Stop stirring Brian.
If I want a "throttled" input which makes so-so recordings tolerable then I can use a different player. No doubt a dose of second degree harmonics from tubes might do a similar job. However I'm not about to go down that reverse path. Not much point in paying out heaps for Sound Labs speakers if they are to fed with a compromised input.
So, I'll live with a restricted base of recordings to enjoy the awesome sound from the good ones. Irritating I have to do that but time to face reality - it is a less than perfect recording world out there :-( But, thank heaven, there are Tony Faulkners who DO know what they are doing and do not place microphones in ridiculous positions too close to the instruments.
.... that many audiophiles counteract what they do not like in the sound of their system with measures that reduce the fidelity. e.g. If the harshness is disliked speakers are chosen with drooping top ends. It might ameliorate the problems with recordings which suffer harshness because of microphones being too close, but it also dampens down the fidelity of well recorded CDs, LPs, SACDS etc.
My feeling is that some tube amps (note I said some, not all) soften the musical result to achieve what Brian described - makes all recordings listenable. A good amp is a good amp whether it be SS or tube and from that point of view there is nothing to choose between them. To claim tube amps solve problems is peddling snake oil as much as to say SS amps are necessary for clean transient reproduction.
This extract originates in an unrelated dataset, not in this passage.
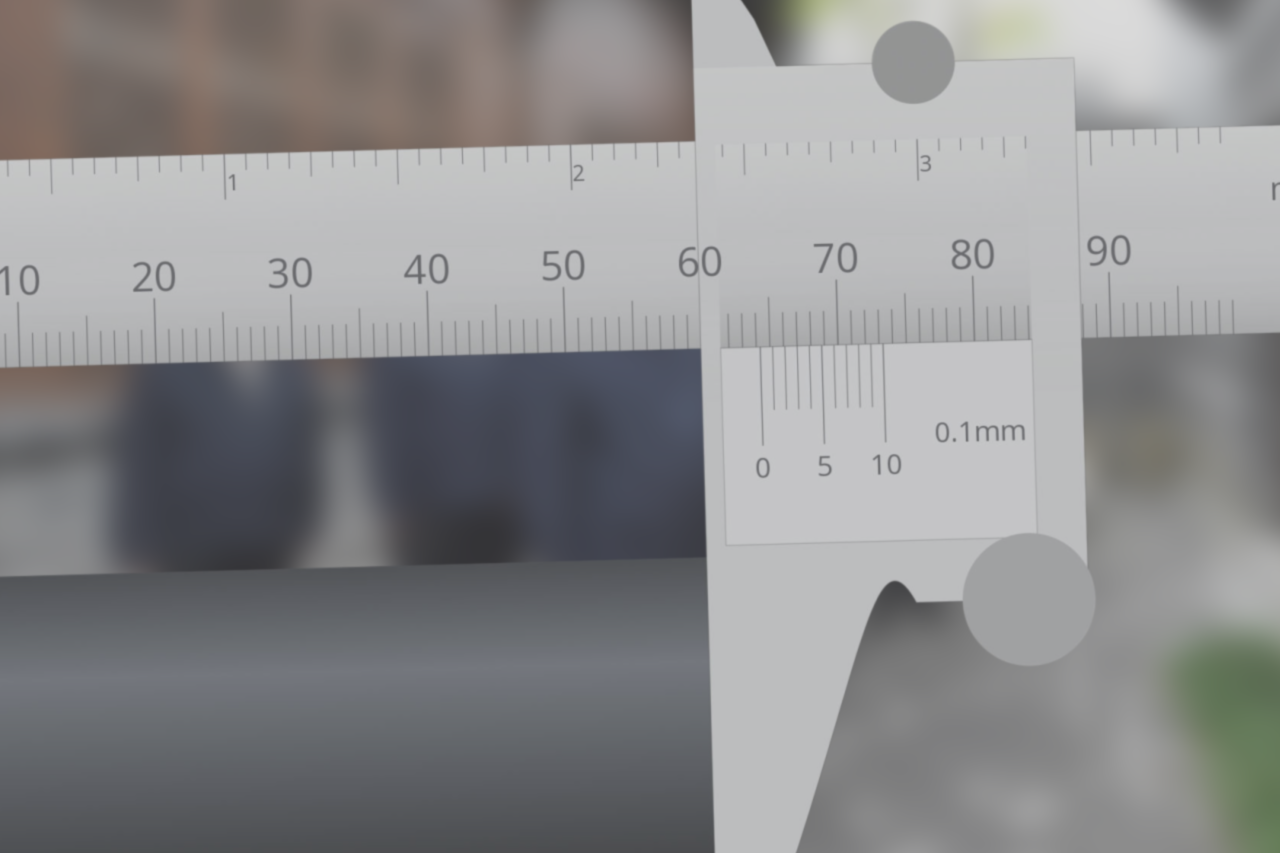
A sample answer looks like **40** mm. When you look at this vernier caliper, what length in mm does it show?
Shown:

I'm not a fan of tube amps for different reasons - SS is more reliable, less messing around with continual biasing (appreciating the better tube amps can do this automatically) and less heat involved. It also concerns me that tubes age and significant sound differences can be heard with different breeds of tubes. But that is just my take.
I'm not trying to rubbish all tube amps, it is just they are not for me and I reject the notion put forward by Brian (whether his tongue was in cheek or not) that a tube amp would make all my CDs listenable. I am presenbtly listening to an order of Chandos CDs which just arrived and every one of them is superb both sonically and artistically with no change of componentry needed or desired.
So please do not misinterpret. I'm not trying to offend tube amp owners, just reacting to a suggestion posted above. Does this explain?
I gotta to agree with you here, the only extra thing a very good tube amplifier will add to the mix is much higher maintenance. A very good SS amplifier will provide you much the sound same quality for a lot less maintenance. Whilst the Atmaspheres are good amplfiiers, I am reasonably confident that it a'int gonna turn soar's ear into a silk purse.
Music making the painting, recording it the photograph
John, perhaps you are associating euphonic, lush sounding tube gear with my remarks. I assure you that is not the case! While you visited me very briefly in May, I was using the Atma-Sphere tube electronics, which are not at all "tubey" in that sense. I suggest that a system that gets it right, whether tube, solid state, or a combination, lays bare the flaws in recordings, but not annoyingly so. I also suggest that recordings often are actually much better than we give them credit for, that system resonances, noise, and distortion can cause them to sound objectionable. For example, a recording that seems bright may in fact not be, and I'm not referring to or recommending gear that rolls off the top end to make it sound acceptable. I want all the music and less "hifi" sound. An example of a system years ago that was very revealing yet forgiving at the same time was the Levinson HQD system.
I tend to agree with you Brian. I had Silvaweld OTLs on my Acoustats and the sound was absolutely superb (but the room became a Sauna). Eventually, I couldn't live with the heat.
In learning about IIM distortion, first proposed by Otala in the late 70s, I think the combination of the Halcros with a highly reactive speaker like a soundlab is a bad idea. IIM distortion is when the Back EMF of a speaker is reamplified by the partnering amp. This can happen if he feedback is high and thus giving a pathway for the back EMF to circle back around to the input as part of the normal feedback signal. Only now, its not a normal feedback signal anymore as it is blended with this back EMF.
This has been kind of my suspicions for some time. I read an article by a past engineer for McIntosh a couple of years ago and he felt the same way.
On the other hand I read so much from inmates loving tubes I was afraid I might be short changing myself. Unluckily I don't have the budget to change for experimentation sake alone.
And lastly, the addition of distortion (good or bad) seems counter productive to me.